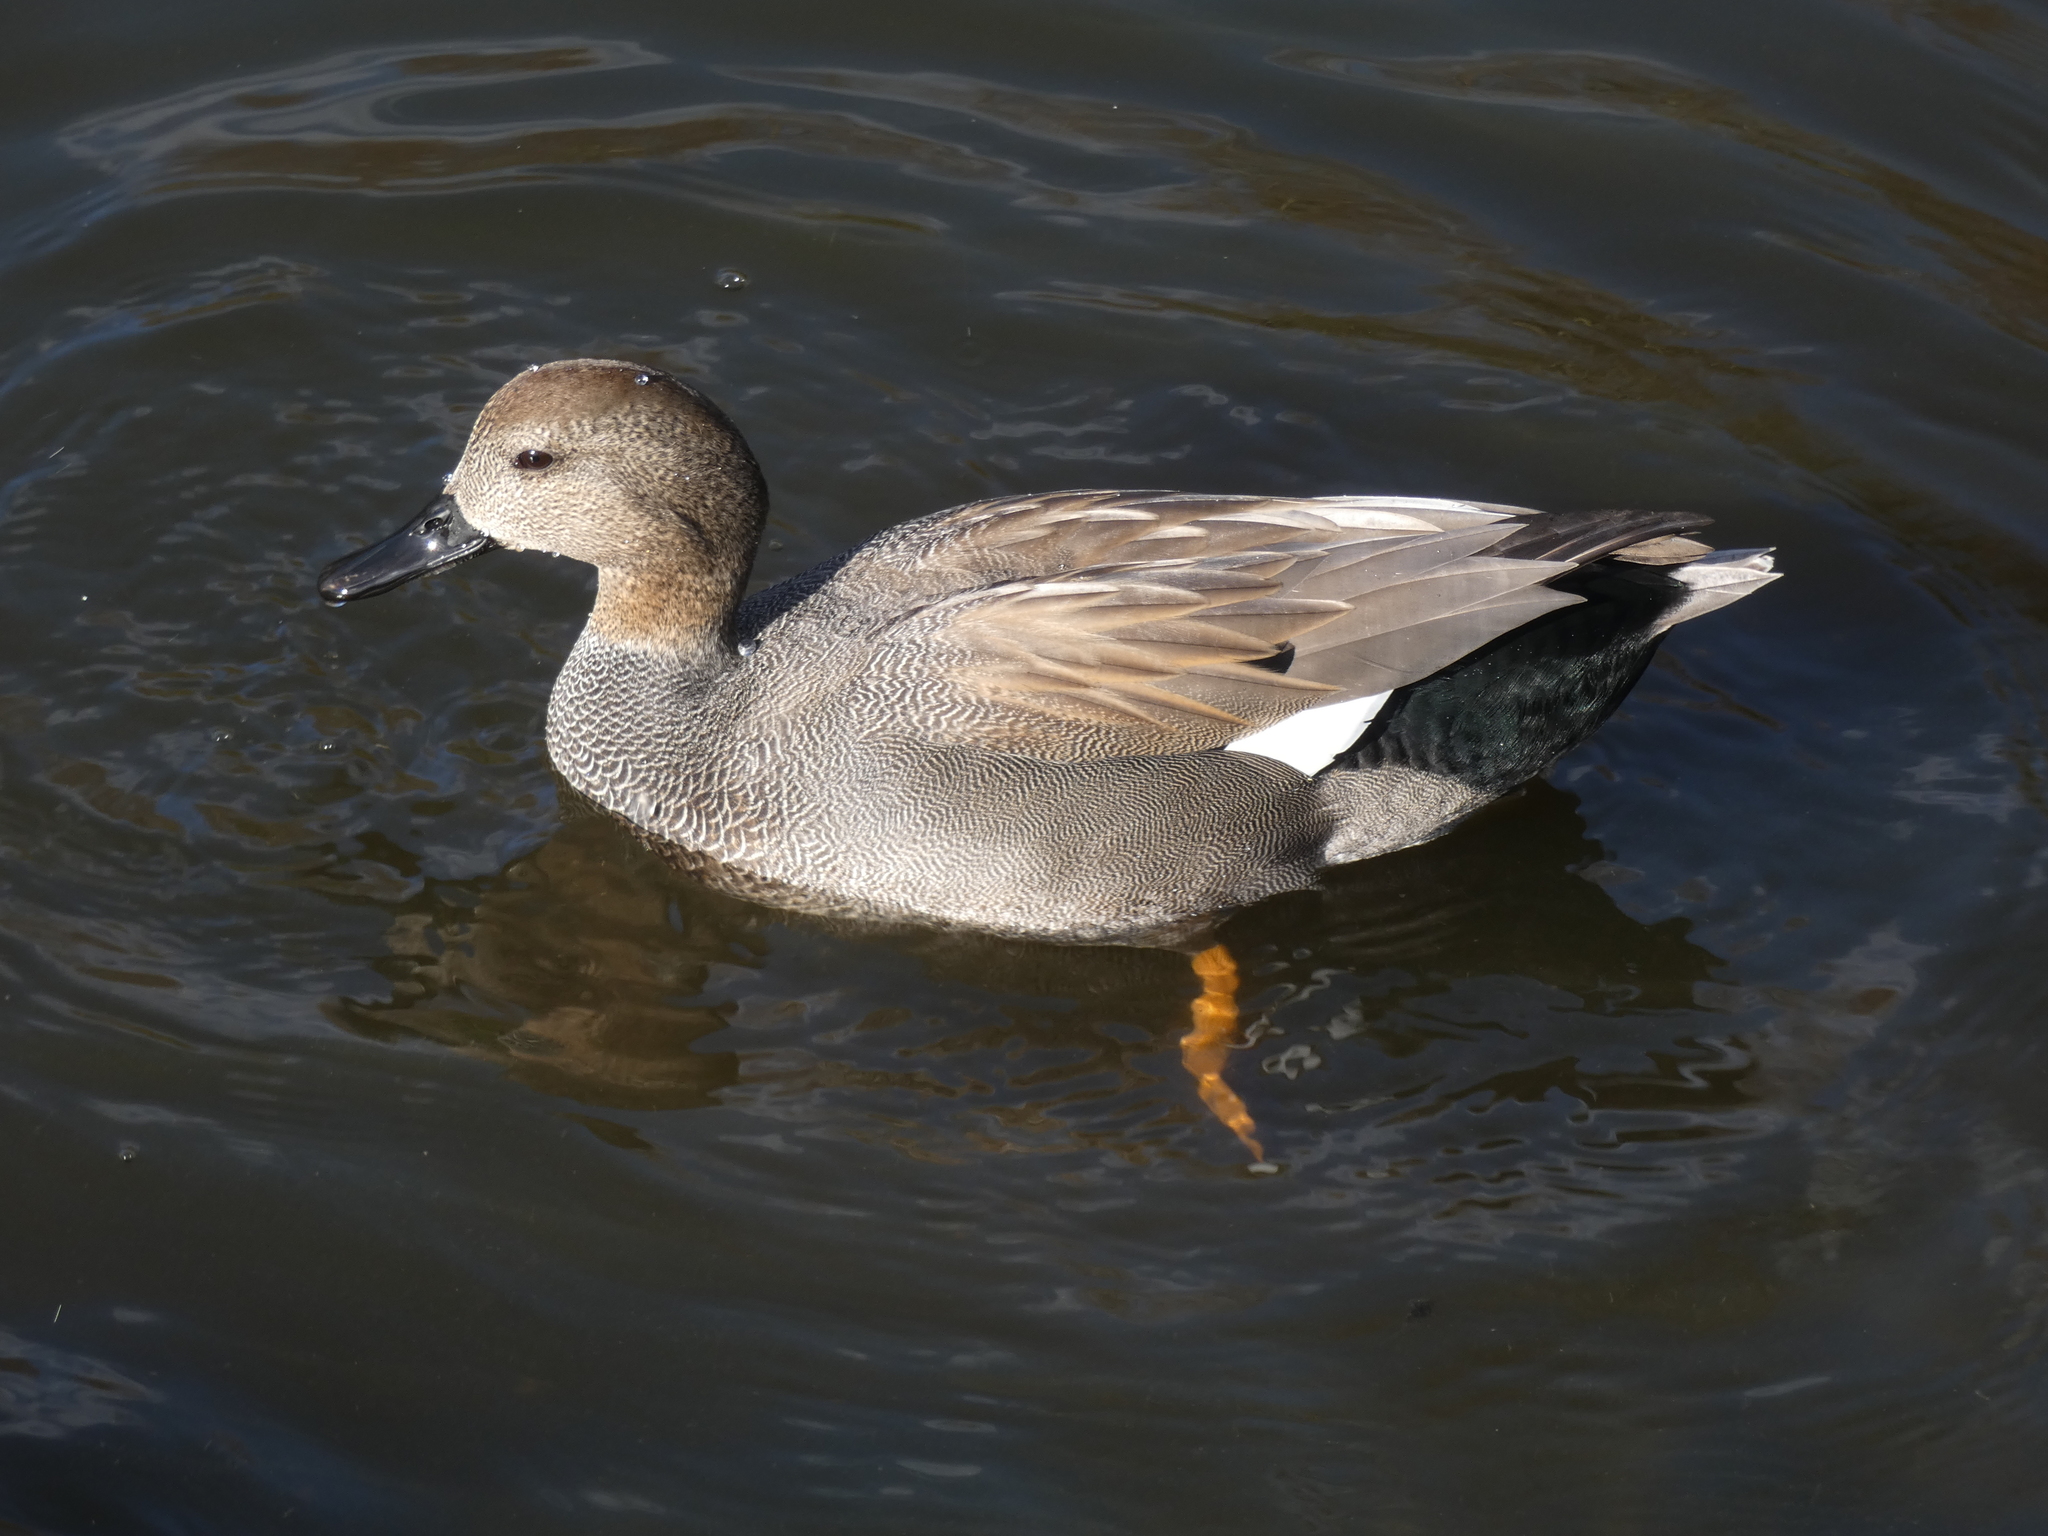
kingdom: Animalia
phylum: Chordata
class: Aves
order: Anseriformes
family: Anatidae
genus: Mareca
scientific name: Mareca strepera
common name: Gadwall
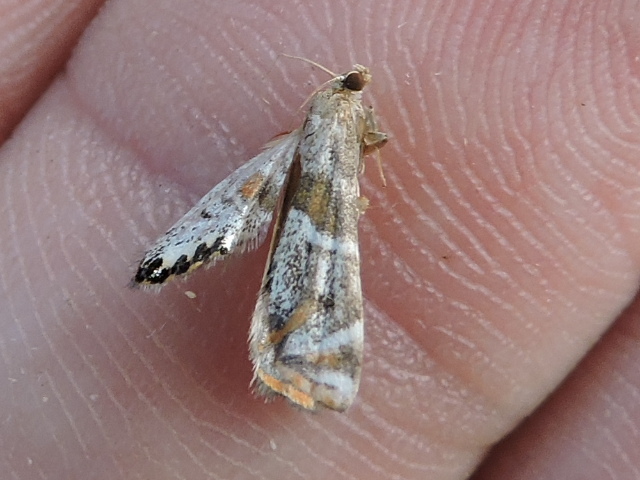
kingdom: Animalia
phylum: Arthropoda
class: Insecta
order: Lepidoptera
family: Crambidae
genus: Petrophila
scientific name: Petrophila jaliscalis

+ + + + +

What the task requires: Rewrite the lines of every row with each "scientific name" changed to "binomial name" and nothing else changed. Leave the pictures out of your answer.

Task answer:
kingdom: Animalia
phylum: Chordata
class: Aves
order: Anseriformes
family: Anatidae
genus: Mareca
binomial name: Mareca strepera
common name: Gadwall
kingdom: Animalia
phylum: Arthropoda
class: Insecta
order: Lepidoptera
family: Crambidae
genus: Petrophila
binomial name: Petrophila jaliscalis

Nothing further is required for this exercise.